Where did I get it? I'm certain it was in my very own hometown. Romie and I had gone back to dig the mullein we'd seen when we walked the old railroad bed back in January. We found some wild geraniums growing and blooming and of course, I had to have some. I noticed the poison ivy beginning to grow in various places there, but I didn't see any where we were digging. I was the one that actually got down and dirty, putting the plants into the container. Romie just wielded the spade.
So, you see, even if you think you're being careful, you can get burned. This is what the little finger on my right hand looks like. Now imagine that, spread all over my hands and arms. Actually, that's one of the more "attractive" spots. Some of the others have gotten quite a bit uglier, but I thought I'd spare you.
- The offending substance in poison ivy is urushiol and it's so potent that only ¼ ounce of it would be enough to infect every single person on earth.
- Poison ivy only grows in the eastern United States, so you can get away from it by moving to California, where they have poison oak.
- One to five years is the normal length of time for urushiol to stay active on any surface.

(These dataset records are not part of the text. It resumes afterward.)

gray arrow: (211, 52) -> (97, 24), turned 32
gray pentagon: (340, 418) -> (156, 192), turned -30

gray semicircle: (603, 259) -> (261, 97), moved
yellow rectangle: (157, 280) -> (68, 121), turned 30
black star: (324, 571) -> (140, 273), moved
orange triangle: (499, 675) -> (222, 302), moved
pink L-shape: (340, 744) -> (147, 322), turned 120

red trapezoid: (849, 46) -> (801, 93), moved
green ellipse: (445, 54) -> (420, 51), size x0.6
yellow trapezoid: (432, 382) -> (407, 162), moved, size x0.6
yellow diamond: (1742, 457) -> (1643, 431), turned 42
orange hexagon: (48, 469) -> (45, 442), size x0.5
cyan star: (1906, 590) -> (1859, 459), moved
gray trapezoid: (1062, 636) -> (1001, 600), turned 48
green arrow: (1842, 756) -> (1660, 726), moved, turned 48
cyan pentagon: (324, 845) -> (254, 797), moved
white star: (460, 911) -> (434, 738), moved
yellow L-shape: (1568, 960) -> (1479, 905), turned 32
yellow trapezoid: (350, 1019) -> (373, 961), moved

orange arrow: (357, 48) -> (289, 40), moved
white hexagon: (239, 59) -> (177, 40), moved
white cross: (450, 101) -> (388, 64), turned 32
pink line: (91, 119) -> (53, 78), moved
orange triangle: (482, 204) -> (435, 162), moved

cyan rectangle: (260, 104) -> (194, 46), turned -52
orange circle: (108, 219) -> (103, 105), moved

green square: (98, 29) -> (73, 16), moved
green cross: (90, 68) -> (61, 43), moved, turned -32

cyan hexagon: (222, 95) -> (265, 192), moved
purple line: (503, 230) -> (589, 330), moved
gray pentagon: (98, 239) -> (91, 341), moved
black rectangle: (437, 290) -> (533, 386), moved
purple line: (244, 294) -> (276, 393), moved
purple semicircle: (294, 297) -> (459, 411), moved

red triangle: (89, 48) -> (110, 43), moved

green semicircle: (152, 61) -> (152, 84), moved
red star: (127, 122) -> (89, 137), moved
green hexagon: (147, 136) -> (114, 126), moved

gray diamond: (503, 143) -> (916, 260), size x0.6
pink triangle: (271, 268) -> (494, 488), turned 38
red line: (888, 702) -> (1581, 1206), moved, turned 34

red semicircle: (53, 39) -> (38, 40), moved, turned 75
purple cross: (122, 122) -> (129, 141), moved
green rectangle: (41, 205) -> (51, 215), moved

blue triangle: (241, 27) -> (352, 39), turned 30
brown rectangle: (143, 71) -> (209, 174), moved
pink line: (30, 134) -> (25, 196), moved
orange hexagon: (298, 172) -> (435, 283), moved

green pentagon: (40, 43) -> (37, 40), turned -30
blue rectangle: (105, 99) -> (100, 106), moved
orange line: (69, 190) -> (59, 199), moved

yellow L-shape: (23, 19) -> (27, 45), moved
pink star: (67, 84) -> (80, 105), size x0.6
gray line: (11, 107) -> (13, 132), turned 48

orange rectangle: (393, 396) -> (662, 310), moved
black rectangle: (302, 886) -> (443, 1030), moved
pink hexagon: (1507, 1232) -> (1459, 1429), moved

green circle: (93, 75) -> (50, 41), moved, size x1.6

- You cannot get poison ivy from another person unless they still have the urushiol on their skin. It also doesn't spread by opening the blisters. It's only spread by the oil from the plant itself.
- 90% of the population is allergic to urushiol.
There are many remedies out there for the intense itching poison ivy causes. I discovered my own personal method of dealing with it by accident. I like to take very hot showers and I found that exposing the affected area to the hottest water I could stand eventually caused the itching to stop. At first, it itches worse than ever, then it just stops.
Of course, the best way to not get poison ivy is to not come in contact with it. But you have to know what it looks like. It's grouped in three leaves on a stem, many times with a reddish color (but not always), and it doesn't always grow as a vining plant. Sometimes it's just a normal plant on the ground, growing approximately 6-12 inches tall.